### Work request
Below are the records; tally the lines in them that include the word "NGUYÊN" and reply with the number alone.

─── Provided material ───

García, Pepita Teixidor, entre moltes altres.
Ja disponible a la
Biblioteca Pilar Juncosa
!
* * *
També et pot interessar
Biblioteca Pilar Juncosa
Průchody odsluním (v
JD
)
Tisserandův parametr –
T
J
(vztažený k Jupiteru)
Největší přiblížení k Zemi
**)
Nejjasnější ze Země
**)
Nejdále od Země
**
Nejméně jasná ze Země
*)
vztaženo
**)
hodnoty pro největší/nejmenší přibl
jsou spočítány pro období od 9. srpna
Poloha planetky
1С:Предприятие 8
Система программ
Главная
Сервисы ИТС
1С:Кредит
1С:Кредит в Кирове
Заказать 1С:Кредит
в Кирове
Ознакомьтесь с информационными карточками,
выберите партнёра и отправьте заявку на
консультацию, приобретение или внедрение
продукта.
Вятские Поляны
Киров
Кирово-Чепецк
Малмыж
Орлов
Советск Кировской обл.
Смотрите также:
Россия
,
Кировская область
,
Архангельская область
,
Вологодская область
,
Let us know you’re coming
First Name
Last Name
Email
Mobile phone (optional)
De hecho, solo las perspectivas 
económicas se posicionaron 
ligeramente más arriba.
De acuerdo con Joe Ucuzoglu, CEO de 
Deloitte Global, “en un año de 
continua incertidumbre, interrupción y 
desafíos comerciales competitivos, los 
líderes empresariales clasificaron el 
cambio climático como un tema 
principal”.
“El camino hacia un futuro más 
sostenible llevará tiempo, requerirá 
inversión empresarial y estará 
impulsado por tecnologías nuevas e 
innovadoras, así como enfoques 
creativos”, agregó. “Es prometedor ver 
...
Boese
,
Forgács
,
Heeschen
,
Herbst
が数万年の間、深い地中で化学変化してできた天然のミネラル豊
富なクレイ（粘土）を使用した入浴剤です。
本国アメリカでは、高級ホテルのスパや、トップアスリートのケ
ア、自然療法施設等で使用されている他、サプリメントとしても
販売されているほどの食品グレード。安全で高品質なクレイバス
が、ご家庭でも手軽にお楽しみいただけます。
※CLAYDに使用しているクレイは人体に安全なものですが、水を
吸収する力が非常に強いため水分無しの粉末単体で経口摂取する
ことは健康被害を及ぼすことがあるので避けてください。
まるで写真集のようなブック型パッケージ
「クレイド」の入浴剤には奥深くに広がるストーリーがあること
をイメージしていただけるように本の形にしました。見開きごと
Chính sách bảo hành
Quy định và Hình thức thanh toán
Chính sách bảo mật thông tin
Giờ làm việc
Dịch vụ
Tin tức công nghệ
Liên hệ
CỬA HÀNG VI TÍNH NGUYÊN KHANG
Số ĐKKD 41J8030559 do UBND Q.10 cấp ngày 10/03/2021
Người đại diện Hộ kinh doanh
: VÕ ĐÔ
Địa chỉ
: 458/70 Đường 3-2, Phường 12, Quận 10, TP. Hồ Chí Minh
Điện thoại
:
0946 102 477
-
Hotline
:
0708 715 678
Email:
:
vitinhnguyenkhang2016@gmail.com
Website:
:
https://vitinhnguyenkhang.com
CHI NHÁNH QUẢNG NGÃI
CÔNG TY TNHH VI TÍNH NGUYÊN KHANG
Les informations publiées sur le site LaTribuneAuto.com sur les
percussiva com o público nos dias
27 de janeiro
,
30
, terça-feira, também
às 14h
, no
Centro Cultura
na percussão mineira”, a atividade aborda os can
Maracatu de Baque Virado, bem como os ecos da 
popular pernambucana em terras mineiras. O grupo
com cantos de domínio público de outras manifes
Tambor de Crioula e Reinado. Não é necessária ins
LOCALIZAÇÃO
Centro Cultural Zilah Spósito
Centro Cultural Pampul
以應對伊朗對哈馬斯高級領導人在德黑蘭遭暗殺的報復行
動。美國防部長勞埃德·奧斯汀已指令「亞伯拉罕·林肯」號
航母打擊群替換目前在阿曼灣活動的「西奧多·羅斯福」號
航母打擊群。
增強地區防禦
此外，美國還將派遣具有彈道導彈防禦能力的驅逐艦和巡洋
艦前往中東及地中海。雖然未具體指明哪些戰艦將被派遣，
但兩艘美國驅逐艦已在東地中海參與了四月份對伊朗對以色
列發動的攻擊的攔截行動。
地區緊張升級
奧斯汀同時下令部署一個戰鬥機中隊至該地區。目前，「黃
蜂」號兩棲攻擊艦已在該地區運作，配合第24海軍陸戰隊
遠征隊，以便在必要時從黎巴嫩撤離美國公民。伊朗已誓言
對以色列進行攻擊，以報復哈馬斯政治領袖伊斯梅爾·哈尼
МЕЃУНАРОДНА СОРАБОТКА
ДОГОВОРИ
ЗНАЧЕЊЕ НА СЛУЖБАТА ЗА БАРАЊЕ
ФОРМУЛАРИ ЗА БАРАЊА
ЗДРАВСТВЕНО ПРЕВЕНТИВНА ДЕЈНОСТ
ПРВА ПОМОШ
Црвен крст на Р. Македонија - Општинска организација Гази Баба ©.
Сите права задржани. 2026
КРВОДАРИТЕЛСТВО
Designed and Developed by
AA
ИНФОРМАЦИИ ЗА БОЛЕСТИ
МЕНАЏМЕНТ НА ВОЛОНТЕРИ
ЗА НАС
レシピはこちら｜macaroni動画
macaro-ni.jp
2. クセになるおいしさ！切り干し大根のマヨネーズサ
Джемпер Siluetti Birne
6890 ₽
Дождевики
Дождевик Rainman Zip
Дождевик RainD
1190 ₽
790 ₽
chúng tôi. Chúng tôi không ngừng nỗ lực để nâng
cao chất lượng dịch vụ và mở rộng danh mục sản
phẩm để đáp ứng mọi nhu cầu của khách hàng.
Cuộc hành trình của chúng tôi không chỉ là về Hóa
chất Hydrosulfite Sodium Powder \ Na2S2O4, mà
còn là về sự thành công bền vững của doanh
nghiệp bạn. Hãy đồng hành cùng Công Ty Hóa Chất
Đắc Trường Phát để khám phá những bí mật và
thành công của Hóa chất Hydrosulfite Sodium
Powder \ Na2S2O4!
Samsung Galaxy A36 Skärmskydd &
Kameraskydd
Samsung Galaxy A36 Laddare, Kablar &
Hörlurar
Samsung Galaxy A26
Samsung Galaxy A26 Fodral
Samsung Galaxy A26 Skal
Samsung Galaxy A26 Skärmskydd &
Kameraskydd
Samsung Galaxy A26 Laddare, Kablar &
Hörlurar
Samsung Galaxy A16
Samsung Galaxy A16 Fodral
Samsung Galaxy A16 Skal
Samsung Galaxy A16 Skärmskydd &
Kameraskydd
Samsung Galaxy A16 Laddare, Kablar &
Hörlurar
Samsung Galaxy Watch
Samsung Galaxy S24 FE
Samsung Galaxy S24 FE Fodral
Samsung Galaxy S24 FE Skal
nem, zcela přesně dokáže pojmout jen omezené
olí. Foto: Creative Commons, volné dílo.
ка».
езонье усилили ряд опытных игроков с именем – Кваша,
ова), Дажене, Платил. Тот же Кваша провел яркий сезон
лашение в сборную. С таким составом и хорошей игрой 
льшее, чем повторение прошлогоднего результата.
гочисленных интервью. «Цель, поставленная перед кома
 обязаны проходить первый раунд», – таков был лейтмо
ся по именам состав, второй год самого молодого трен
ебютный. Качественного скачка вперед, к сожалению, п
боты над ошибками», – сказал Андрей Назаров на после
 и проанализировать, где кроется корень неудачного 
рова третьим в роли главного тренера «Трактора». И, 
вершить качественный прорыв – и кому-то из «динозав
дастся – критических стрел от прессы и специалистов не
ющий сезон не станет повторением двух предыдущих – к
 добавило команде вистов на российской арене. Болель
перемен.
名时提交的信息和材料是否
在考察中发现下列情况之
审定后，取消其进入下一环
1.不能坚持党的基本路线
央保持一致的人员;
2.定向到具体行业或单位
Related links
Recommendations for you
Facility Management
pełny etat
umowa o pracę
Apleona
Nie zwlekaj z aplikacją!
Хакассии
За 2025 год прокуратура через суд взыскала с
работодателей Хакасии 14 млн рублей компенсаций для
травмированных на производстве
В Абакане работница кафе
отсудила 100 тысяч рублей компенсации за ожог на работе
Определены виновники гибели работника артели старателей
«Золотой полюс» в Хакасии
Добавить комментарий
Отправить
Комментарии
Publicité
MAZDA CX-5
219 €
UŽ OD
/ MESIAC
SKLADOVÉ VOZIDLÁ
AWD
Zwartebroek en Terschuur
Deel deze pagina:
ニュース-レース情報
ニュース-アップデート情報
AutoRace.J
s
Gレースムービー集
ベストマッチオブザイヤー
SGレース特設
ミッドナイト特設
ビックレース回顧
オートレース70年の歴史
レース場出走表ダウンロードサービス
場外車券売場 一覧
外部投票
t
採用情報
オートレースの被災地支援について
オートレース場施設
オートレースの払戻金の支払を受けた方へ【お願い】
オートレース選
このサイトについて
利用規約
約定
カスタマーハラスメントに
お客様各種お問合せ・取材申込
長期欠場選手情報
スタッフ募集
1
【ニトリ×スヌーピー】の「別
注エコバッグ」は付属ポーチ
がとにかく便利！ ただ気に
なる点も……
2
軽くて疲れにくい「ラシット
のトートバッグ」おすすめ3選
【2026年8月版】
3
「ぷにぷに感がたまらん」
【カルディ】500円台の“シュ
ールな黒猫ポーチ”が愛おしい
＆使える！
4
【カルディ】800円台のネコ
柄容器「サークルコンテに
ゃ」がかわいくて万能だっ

───

### Answer space
2